Collection entries:
____________________
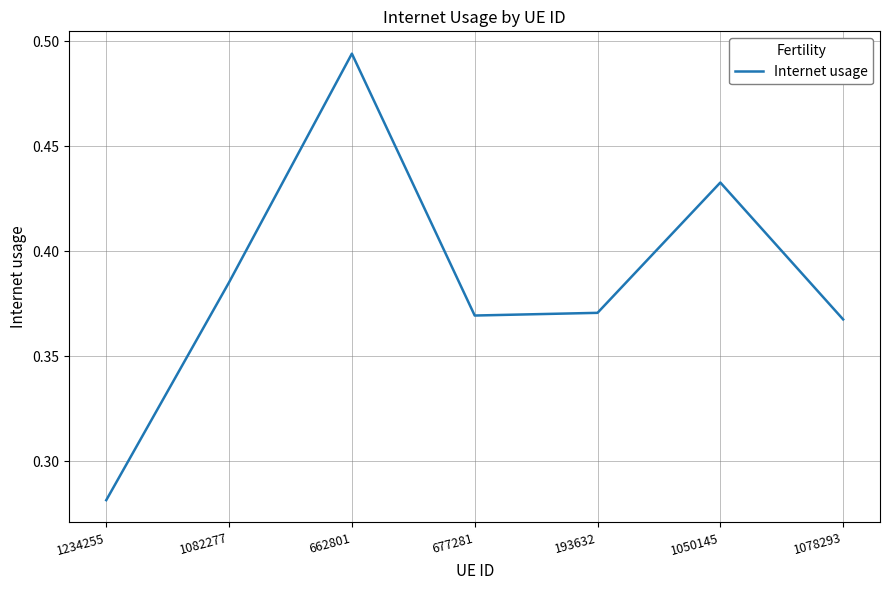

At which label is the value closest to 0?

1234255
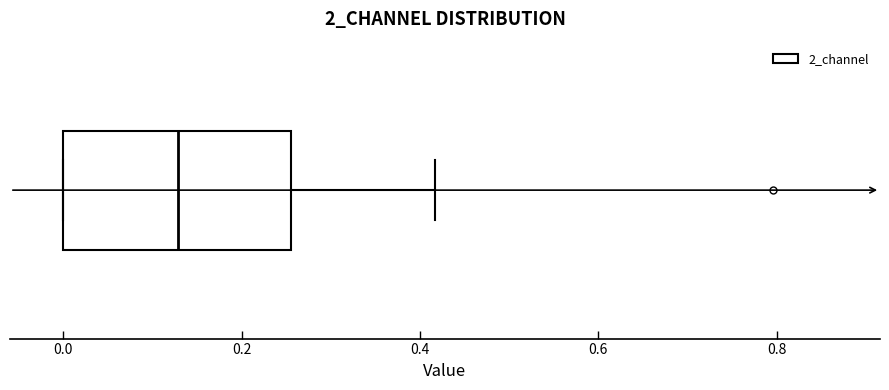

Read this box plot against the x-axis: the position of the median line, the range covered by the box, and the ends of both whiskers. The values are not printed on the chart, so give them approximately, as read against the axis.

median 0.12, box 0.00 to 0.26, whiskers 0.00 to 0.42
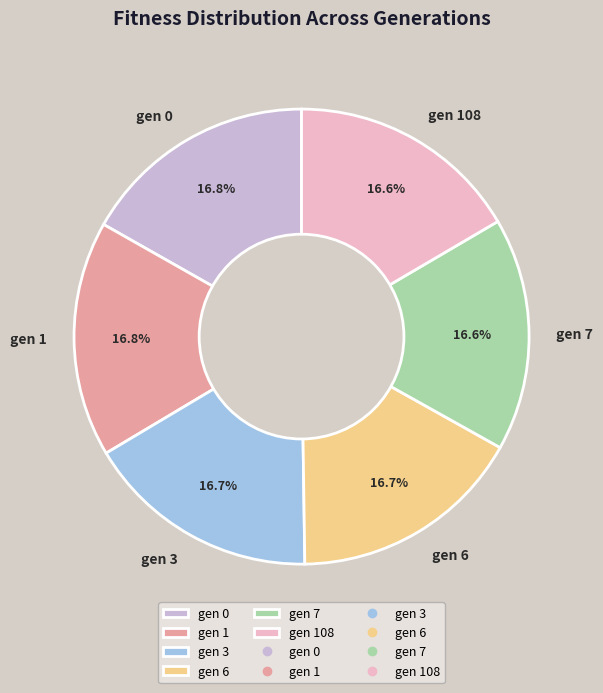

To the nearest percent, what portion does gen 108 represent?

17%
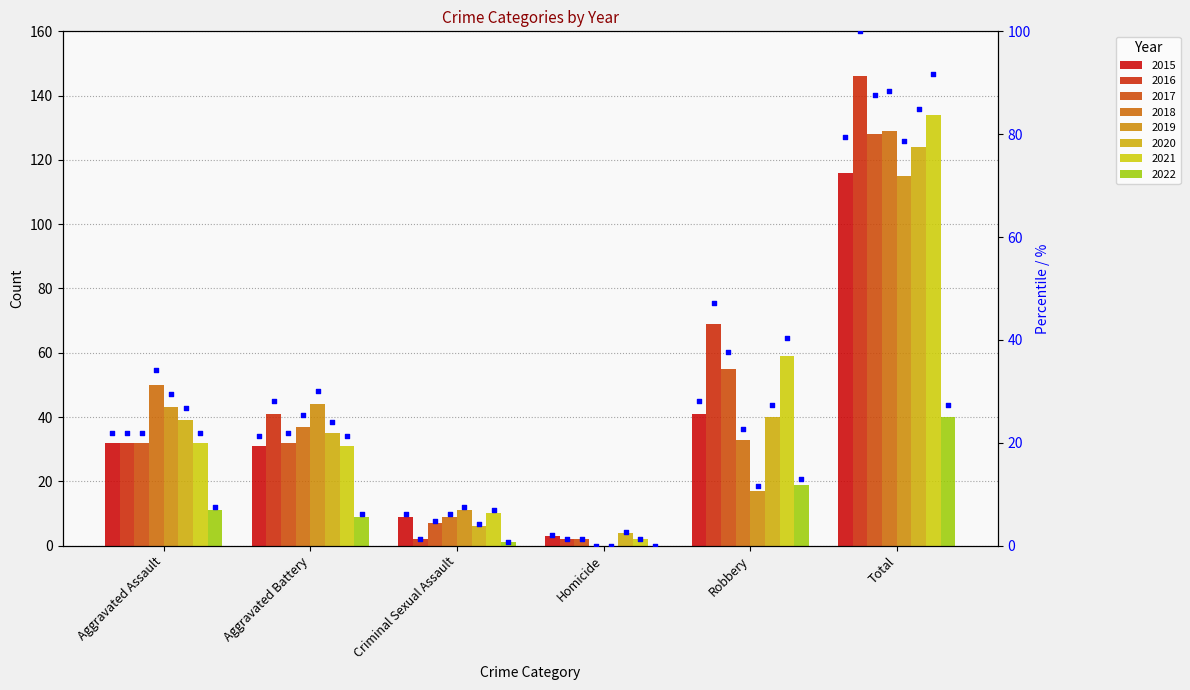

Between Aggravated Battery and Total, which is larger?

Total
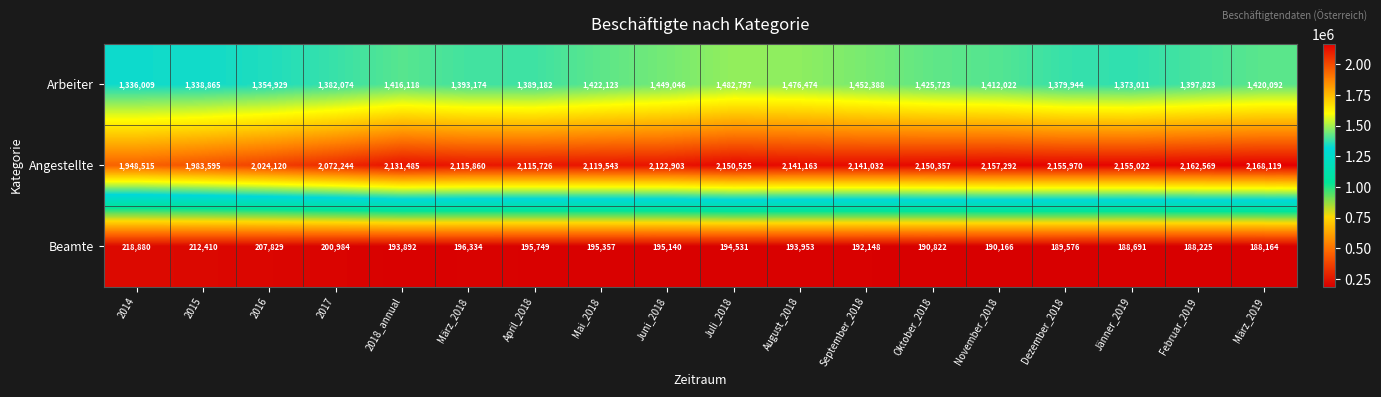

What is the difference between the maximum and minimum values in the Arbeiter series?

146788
____________________
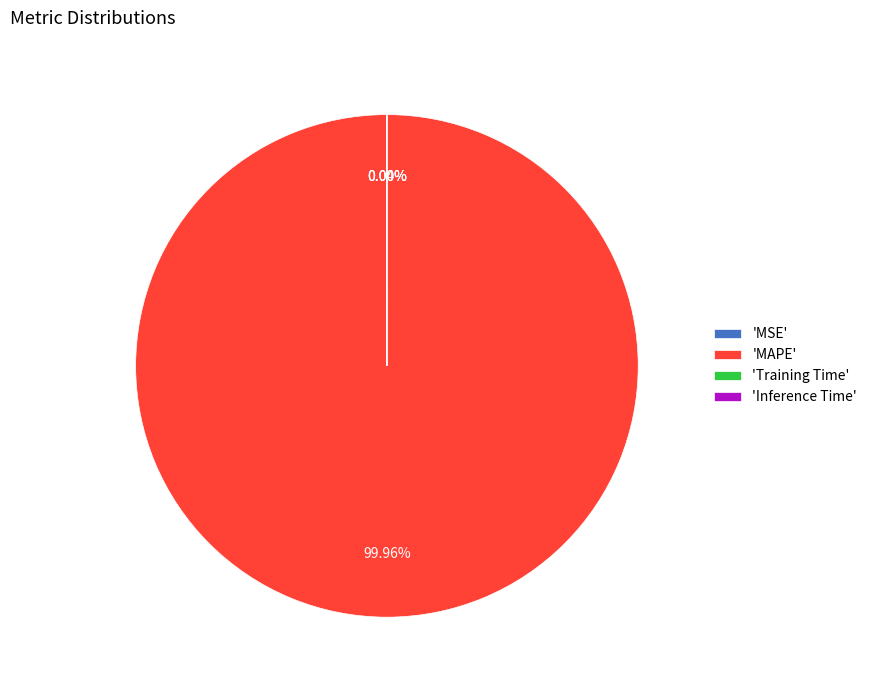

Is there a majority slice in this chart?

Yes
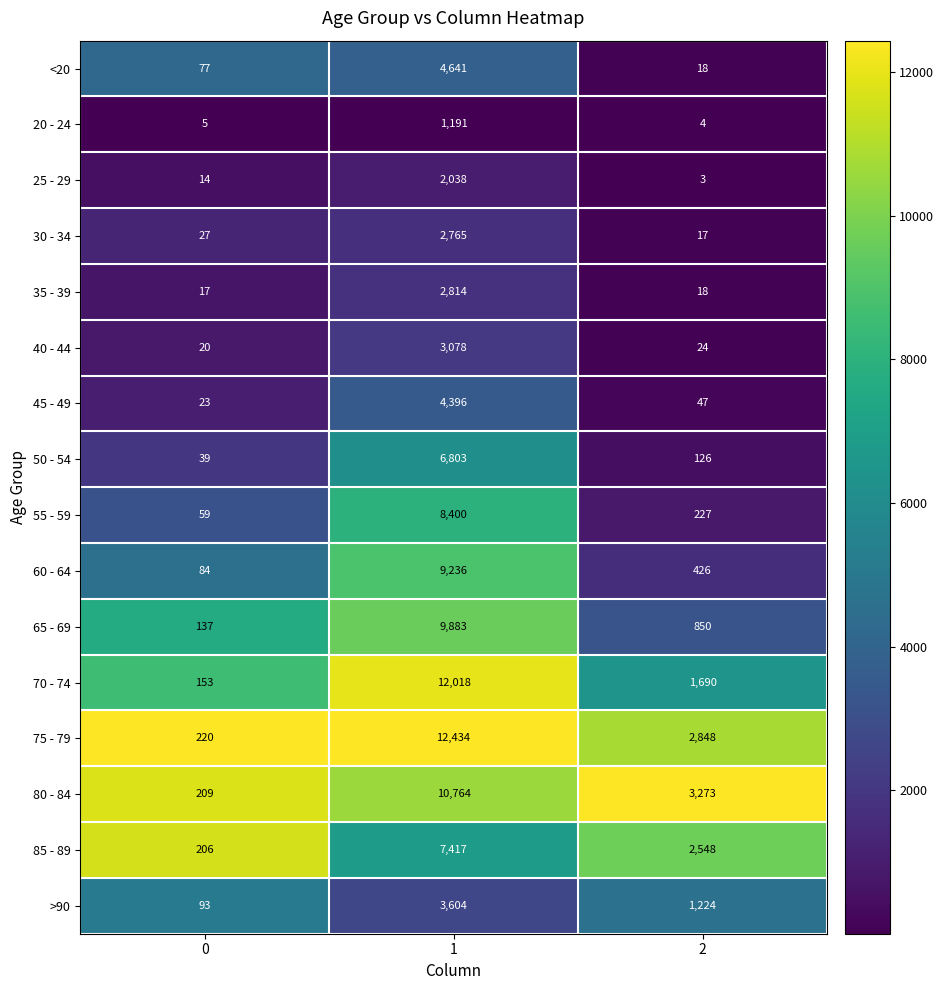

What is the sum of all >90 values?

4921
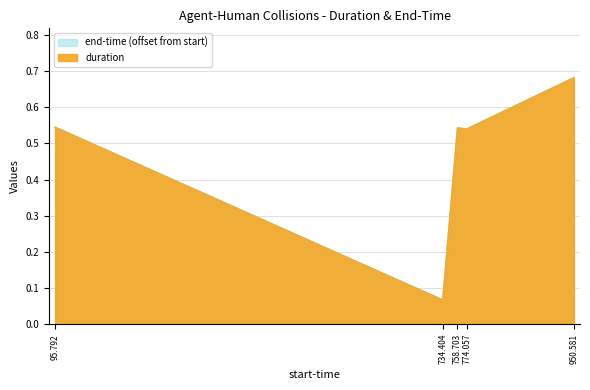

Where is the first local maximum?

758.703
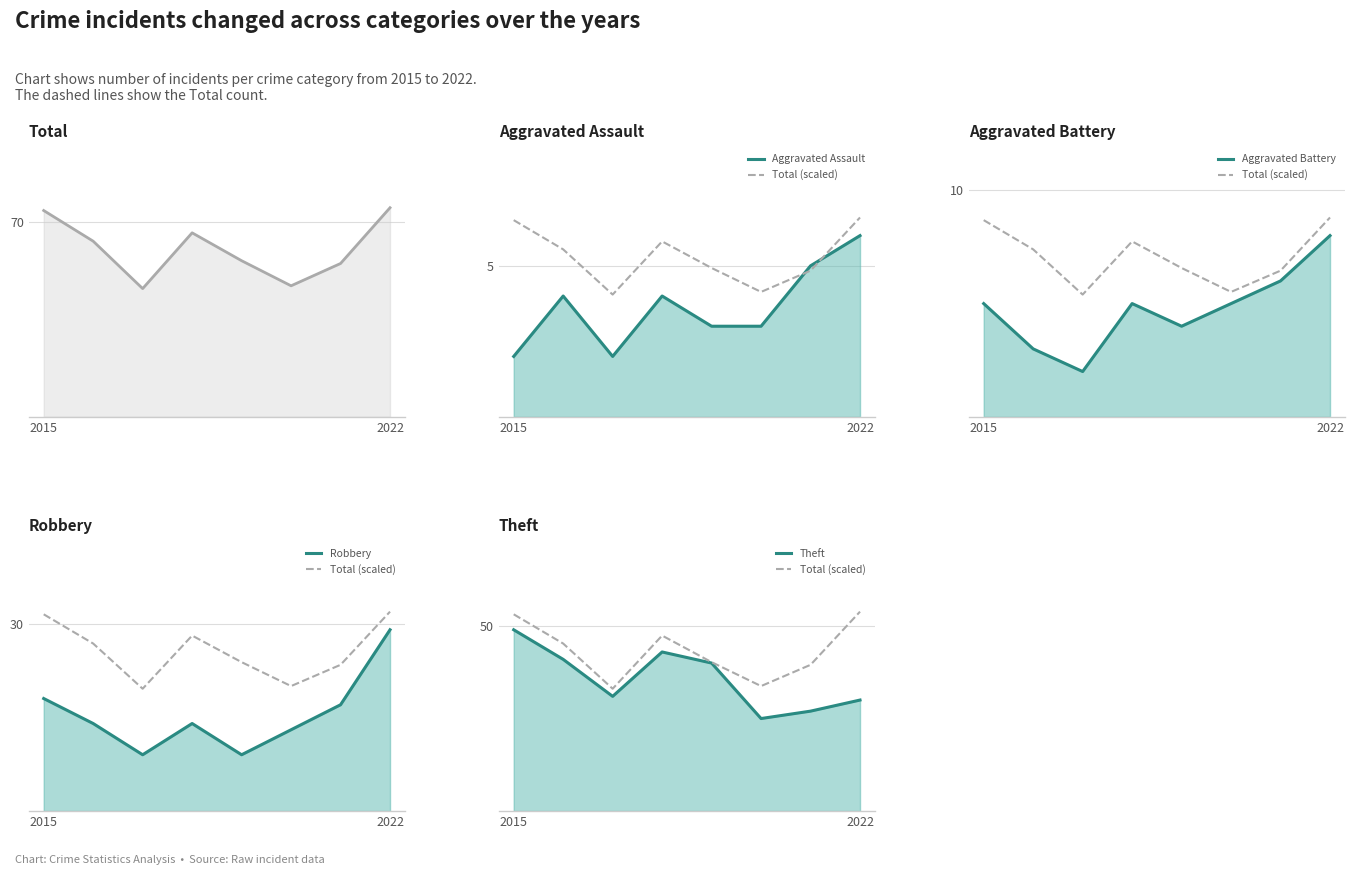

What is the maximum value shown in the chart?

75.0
____________________
_Exercise requirements:_ Swap "x-axis" for "horizontal axis" in the records, beginning at the line with "At which label is the value closest to 0?" and continuing through the line with "What is the difference", and change nothing else. Omit the pictures from your answer.

_Task answer:_
At which label is the value closest to 0?

1234255

Read this box plot against the horizontal axis: the position of the median line, the range covered by the box, and the ends of both whiskers. The values are not printed on the chart, so give them approximately, as read against the axis.

median 0.12, box 0.00 to 0.26, whiskers 0.00 to 0.42

To the nearest percent, what portion does gen 108 represent?

17%

Between Aggravated Battery and Total, which is larger?

Total

What is the difference between the maximum and minimum values in the Arbeiter series?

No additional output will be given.